Car si le Miroir du Football de François Thébaud démarra à ce moment là, ce fut aussi l’avènement d’Anderlecht, fer de lance de la défense en ligne et d’une certaine idée du football, et référence du Miroir pendant ces années de disette où le football français de Verriest et Guérin ne nous donnait pas beaucoup de plaisir.
Marseillais de seize ans débarquant à Paris, je fus émerveillé par cette équipe au Tournoi de Paris qui emballa le spectacle avec un 5 – 2 retentissant en balayant  le Borussia de Dortmund (1964).
En 1962, en   Coupe des clubs champions, le RSCA de Pierre Sinibaldi joua contre   le grand Real de Madrid de Di Stefano et Puskas, quintuple vainqueur de la compétition entre 1956 et 1960.

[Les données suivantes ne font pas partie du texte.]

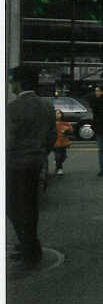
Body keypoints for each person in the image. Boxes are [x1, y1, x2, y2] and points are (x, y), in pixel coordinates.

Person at [6, 66, 56, 266]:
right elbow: (52, 135)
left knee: (13, 207)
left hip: (15, 162)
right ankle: (30, 245)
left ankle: (29, 247)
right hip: (37, 161)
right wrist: (43, 152)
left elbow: (8, 140)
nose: (10, 85)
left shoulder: (12, 108)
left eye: (12, 81)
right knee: (31, 205)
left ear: (20, 83)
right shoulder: (46, 106)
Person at [53, 109, 73, 175]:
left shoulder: (65, 123)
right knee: (58, 155)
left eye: (59, 113)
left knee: (63, 156)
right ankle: (59, 168)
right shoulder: (51, 123)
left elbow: (70, 131)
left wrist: (67, 131)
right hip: (55, 142)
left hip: (63, 142)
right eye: (56, 113)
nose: (57, 115)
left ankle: (57, 163)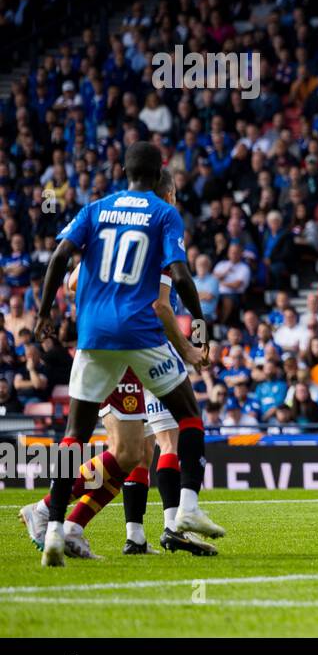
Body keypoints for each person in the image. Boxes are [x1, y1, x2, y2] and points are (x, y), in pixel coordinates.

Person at [32, 141, 221, 567]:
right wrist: (202, 325)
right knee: (188, 416)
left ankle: (57, 530)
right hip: (139, 333)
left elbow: (61, 258)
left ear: (122, 171)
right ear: (158, 176)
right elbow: (180, 274)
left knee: (73, 438)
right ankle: (185, 509)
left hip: (94, 335)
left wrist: (44, 314)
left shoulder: (96, 209)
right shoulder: (163, 214)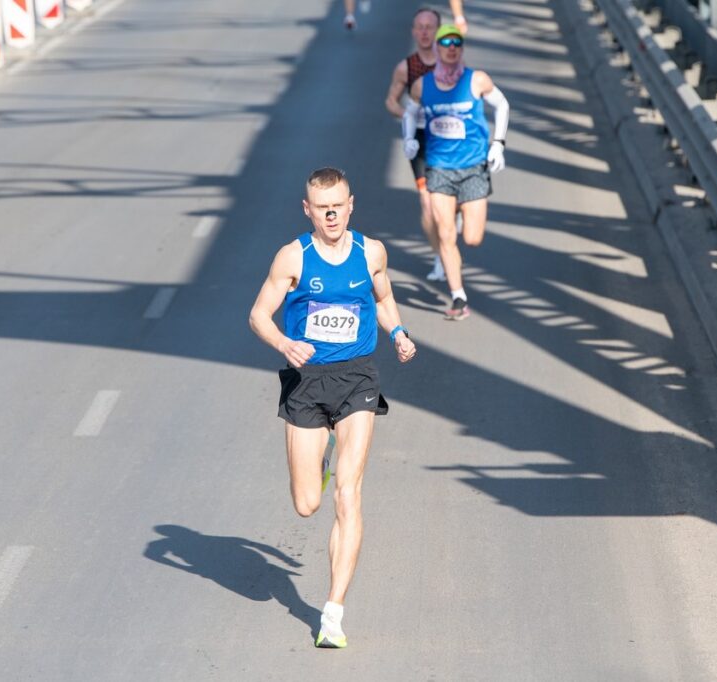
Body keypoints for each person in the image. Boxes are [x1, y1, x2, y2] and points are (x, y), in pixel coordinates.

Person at [249, 167, 417, 648]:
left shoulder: (371, 252)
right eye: (322, 207)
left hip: (357, 378)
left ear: (350, 205)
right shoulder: (293, 258)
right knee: (307, 504)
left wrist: (399, 333)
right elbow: (259, 314)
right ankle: (318, 462)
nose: (331, 214)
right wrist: (284, 342)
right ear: (309, 210)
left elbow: (383, 298)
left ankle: (334, 612)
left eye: (338, 205)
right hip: (306, 381)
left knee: (349, 493)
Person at [402, 23, 510, 320]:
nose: (451, 47)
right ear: (437, 48)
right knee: (446, 234)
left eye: (456, 43)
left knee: (473, 238)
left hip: (474, 168)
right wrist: (409, 138)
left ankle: (462, 210)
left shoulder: (477, 80)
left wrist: (498, 143)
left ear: (461, 48)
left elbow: (502, 105)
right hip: (439, 168)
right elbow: (410, 112)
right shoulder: (423, 85)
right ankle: (458, 296)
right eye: (446, 42)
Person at [385, 7, 444, 281]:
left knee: (447, 200)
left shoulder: (450, 63)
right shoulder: (405, 67)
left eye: (429, 27)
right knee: (426, 201)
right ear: (413, 31)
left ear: (437, 31)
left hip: (448, 138)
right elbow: (391, 102)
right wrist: (409, 113)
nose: (424, 32)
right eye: (419, 27)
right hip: (419, 138)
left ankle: (450, 221)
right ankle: (440, 256)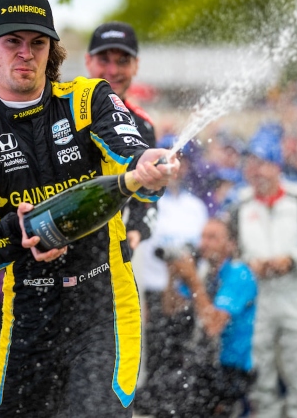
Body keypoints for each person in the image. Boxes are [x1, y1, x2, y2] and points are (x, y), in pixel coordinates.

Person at [0, 0, 179, 418]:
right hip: (29, 312)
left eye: (38, 43)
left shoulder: (89, 98)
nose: (26, 54)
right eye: (13, 42)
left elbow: (133, 156)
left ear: (52, 51)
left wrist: (148, 166)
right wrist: (20, 232)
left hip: (102, 304)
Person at [226, 133, 297, 417]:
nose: (256, 171)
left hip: (293, 293)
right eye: (251, 164)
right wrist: (250, 265)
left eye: (263, 163)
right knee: (260, 375)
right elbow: (230, 255)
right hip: (255, 301)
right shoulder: (238, 208)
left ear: (276, 167)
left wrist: (292, 261)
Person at [133, 135, 209, 415]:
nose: (177, 166)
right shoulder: (146, 202)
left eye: (181, 160)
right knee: (154, 362)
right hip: (154, 293)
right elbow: (142, 253)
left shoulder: (196, 207)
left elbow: (202, 253)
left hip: (187, 295)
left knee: (184, 361)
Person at [161, 218, 257, 417]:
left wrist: (193, 280)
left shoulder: (239, 273)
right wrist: (172, 275)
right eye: (203, 237)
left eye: (212, 237)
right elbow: (170, 309)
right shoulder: (205, 272)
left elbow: (213, 326)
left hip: (232, 368)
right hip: (205, 365)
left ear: (230, 244)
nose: (204, 243)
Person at [85, 21, 156, 251]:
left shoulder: (143, 125)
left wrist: (137, 229)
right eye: (104, 60)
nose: (113, 70)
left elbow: (148, 193)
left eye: (123, 61)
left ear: (136, 66)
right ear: (88, 61)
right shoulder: (62, 110)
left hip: (115, 251)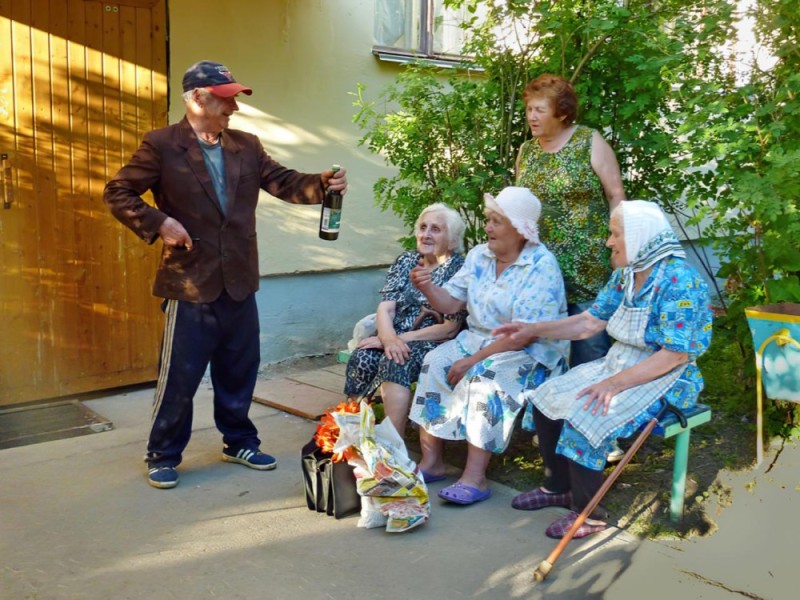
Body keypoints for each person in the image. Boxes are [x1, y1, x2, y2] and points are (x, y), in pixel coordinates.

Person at [104, 60, 348, 489]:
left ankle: (238, 441)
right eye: (226, 98)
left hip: (239, 280)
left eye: (234, 98)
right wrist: (160, 222)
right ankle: (162, 453)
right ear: (198, 98)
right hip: (190, 283)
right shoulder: (162, 145)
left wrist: (322, 183)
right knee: (181, 376)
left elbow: (284, 182)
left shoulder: (246, 146)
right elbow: (118, 191)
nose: (233, 106)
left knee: (239, 369)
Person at [493, 200, 713, 539]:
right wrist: (533, 328)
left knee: (588, 411)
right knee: (545, 396)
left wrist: (613, 385)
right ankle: (559, 488)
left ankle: (588, 514)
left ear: (640, 236)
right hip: (621, 363)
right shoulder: (626, 274)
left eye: (615, 234)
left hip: (669, 379)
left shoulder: (680, 281)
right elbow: (588, 322)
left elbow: (674, 356)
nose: (609, 242)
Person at [407, 186, 570, 504]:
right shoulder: (479, 255)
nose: (488, 227)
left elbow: (524, 334)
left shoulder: (541, 265)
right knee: (436, 361)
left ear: (520, 230)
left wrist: (472, 360)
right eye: (488, 220)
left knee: (484, 378)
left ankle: (475, 478)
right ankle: (433, 461)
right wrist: (428, 288)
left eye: (497, 221)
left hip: (527, 351)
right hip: (477, 339)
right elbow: (452, 303)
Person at [515, 73, 626, 367]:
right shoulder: (526, 152)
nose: (532, 117)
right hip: (540, 269)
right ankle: (546, 410)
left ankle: (591, 408)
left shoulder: (589, 141)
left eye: (540, 110)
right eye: (529, 109)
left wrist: (619, 245)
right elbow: (519, 207)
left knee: (590, 349)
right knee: (542, 350)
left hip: (588, 266)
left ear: (561, 112)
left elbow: (616, 194)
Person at [344, 203, 467, 435]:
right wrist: (387, 338)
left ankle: (394, 442)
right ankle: (355, 433)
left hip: (433, 342)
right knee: (362, 356)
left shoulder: (459, 268)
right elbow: (386, 308)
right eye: (423, 227)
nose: (426, 234)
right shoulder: (406, 260)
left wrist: (395, 340)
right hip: (394, 336)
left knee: (396, 360)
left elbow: (450, 328)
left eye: (436, 229)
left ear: (452, 240)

Match aller avec un 3 à 3 à Santiago Bernabéu qui va surprendre l’Europe, et victoire des Belges au match retour 1-0, sur un  but de Joseph Jurion.
L’équipe de Belgique adopta aussi la tactique du 4 – 2 – 4 avec défense en ligne d’Anderlecht pour s’imposer régulièrement contre la France avec des démonstrations de football qui enthousiasmaient le public et le Miroir du Football.
Le 30 septembre 1964, face aux Pays-Bas   à Anvers, le sélectionneur belge Constant Vanden Stock aligna au coup d’envoi dix joueurs d’Anderlecht en 4 – 2 – 4 ( Heylens, Plaskie, Verbiest, Cornelis -Jurion, Hanon – Stockman, Devrindt, Van Himst, Puis), puis onze après le remplacement à la mi-temps du gardien de but   Delhasse par   Trappeniers.
Le décès accidentel du merveilleux Laurent Verbiest fut hélas le début de la fin de cette belle aventure.
Jean Prouff transformera le Stade Rennais en s’inspirant de cette équipe Belge, qui jouait la défense en ligne à la perfection.
Nantes avec Arribas sera aussi influencé, et Just Fontaine prendra en main l’équipe de France en 1967 durant deux matches en utilisant ces principes.
Il faudra penser à ça mardi sur le coup de 20 heures, en se rappelant notre jeunesse.
Et comme le titre d’un célèbre film Italien, Nous Nous Sommes Tant Aimés.